▶
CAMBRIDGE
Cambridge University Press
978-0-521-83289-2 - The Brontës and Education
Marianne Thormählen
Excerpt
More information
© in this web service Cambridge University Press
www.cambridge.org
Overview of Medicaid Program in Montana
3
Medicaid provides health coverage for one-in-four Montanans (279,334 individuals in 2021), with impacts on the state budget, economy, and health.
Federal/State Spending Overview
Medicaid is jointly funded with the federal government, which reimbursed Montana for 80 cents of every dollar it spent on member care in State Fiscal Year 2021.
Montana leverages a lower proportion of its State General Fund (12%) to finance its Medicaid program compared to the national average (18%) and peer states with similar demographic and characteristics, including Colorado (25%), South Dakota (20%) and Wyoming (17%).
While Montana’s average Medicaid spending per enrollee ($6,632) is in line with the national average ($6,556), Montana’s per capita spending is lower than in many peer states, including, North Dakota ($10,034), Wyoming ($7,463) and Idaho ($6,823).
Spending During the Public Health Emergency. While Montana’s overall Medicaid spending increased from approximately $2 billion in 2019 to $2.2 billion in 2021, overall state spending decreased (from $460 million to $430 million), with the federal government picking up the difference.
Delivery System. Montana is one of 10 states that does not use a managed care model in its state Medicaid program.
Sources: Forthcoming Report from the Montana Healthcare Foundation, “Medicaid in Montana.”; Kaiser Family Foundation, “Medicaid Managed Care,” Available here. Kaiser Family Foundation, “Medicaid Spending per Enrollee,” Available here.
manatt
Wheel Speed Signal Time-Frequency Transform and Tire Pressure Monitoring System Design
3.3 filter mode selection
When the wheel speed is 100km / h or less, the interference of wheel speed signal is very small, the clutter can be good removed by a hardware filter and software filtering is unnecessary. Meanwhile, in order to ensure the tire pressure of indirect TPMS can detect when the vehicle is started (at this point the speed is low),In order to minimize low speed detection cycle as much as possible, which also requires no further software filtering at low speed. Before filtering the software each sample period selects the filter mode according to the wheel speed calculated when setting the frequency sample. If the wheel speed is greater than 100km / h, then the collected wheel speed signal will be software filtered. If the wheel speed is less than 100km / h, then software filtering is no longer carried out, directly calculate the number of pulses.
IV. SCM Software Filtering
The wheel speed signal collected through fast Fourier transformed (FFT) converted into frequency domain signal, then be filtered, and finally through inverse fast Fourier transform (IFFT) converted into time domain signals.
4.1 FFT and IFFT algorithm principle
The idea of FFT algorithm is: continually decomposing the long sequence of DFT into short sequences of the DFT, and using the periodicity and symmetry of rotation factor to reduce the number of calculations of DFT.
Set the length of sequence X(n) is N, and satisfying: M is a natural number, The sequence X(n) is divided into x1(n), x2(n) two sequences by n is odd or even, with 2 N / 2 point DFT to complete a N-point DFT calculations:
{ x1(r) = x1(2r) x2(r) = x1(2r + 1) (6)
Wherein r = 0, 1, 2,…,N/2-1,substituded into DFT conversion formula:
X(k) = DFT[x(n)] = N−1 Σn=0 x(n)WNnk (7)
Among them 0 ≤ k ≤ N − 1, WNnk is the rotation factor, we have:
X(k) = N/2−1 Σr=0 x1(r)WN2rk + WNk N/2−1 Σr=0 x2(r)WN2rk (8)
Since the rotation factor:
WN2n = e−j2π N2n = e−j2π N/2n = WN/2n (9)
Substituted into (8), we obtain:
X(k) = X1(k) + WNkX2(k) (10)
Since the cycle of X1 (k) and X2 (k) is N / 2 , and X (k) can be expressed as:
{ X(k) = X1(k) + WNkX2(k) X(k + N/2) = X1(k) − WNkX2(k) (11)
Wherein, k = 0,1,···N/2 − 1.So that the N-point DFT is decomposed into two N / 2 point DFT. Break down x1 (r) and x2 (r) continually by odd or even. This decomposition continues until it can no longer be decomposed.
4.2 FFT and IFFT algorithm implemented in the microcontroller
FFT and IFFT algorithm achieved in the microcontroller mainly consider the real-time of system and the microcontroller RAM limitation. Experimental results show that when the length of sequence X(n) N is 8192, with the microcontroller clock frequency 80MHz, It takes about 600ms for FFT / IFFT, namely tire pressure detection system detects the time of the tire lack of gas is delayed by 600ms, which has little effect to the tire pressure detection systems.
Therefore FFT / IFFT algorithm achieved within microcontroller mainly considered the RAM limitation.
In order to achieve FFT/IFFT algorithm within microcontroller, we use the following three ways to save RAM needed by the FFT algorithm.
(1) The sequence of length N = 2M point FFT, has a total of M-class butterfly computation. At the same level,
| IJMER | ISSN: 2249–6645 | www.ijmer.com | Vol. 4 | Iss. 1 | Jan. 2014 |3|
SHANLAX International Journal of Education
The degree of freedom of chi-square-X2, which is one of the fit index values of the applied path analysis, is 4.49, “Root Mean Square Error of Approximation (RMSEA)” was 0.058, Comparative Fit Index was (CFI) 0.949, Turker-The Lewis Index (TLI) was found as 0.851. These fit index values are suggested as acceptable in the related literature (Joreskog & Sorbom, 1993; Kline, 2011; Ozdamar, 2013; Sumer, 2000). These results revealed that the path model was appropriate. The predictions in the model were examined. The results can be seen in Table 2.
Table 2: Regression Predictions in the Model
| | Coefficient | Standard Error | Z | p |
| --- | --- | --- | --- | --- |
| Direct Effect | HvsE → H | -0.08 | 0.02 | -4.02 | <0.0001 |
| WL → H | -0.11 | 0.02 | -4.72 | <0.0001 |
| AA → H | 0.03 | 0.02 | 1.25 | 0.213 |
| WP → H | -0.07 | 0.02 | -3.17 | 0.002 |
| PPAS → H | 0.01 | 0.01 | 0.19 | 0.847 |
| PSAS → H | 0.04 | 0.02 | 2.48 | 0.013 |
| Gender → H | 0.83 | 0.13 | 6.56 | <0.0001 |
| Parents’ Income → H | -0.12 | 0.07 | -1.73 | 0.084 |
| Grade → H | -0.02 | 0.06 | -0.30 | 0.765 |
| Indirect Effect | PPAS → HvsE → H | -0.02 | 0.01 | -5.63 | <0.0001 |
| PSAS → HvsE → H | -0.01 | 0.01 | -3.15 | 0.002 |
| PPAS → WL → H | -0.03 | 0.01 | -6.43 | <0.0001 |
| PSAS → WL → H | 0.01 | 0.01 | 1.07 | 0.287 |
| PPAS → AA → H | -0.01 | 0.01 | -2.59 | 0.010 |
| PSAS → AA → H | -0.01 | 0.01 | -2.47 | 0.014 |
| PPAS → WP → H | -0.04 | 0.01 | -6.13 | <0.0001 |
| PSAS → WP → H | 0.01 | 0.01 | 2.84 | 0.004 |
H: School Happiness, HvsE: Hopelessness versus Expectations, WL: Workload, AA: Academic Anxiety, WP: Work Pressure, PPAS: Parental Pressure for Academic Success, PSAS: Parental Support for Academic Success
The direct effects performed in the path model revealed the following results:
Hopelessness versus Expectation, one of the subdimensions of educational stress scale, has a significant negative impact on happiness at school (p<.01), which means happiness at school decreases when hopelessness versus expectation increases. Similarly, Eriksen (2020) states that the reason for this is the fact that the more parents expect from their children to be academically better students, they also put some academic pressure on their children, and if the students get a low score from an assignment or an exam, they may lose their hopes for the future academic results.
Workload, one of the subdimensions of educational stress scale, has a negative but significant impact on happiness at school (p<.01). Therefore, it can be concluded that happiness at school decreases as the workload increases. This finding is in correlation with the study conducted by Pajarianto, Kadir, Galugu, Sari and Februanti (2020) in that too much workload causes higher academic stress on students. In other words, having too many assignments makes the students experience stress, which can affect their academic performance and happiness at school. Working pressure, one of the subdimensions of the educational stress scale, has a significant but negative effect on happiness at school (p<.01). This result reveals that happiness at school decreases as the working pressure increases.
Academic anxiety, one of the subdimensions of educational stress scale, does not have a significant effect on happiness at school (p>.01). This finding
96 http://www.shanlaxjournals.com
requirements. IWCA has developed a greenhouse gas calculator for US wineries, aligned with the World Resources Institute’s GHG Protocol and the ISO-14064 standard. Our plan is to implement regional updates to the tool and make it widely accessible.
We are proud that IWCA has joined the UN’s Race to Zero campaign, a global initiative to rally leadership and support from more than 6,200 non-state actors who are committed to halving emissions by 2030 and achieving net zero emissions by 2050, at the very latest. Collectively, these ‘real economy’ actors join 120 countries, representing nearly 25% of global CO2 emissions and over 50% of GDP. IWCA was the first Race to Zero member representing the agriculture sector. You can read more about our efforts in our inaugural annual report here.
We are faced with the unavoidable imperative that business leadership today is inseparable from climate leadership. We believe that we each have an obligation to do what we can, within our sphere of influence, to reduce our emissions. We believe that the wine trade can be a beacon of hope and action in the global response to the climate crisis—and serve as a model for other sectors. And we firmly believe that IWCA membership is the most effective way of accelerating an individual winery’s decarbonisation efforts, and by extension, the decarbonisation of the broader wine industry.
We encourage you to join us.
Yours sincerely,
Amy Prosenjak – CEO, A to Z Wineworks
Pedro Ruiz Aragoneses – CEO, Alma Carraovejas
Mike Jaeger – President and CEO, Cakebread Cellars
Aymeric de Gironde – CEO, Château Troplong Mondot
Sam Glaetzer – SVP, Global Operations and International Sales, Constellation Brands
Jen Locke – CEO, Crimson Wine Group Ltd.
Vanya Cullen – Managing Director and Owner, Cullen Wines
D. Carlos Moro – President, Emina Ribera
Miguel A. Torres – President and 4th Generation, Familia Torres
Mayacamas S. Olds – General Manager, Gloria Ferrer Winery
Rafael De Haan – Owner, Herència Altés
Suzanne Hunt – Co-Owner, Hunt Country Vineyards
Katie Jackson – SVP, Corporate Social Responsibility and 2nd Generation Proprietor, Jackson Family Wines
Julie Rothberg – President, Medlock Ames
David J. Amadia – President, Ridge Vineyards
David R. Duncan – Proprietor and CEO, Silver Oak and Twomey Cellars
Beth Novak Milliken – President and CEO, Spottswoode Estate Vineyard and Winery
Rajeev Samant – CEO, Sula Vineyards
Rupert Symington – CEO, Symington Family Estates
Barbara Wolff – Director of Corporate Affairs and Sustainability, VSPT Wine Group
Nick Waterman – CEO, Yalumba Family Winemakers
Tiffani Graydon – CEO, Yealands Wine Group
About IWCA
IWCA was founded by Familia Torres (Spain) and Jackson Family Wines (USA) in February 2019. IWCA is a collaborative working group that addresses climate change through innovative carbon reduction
◀
* [INSTRUCTIONS FOR THE TASK]: From the records above, pull out every line containing the word "longer".

* [RESPONSE BOX]:
When the wheel speed is 100km / h or less, the interference of wheel speed signal is very small, the clutter can be good removed by a hardware filter and software filtering is unnecessary. Meanwhile, in order to ensure the tire pressure of indirect TPMS can detect when the vehicle is started (at this point the speed is low),In order to minimize low speed detection cycle as much as possible, which also requires no further software filtering at low speed. Before filtering the software each sample period selects the filter mode according to the wheel speed calculated when setting the frequency sample. If the wheel speed is greater than 100km / h, then the collected wheel speed signal will be software filtered. If the wheel speed is less than 100km / h, then software filtering is no longer carried out, directly calculate the number of pulses.
Wherein, k = 0,1,···N/2 − 1.So that the N-point DFT is decomposed into two N / 2 point DFT. Break down x1 (r) and x2 (r) continually by odd or even. This decomposition continues until it can no longer be decomposed.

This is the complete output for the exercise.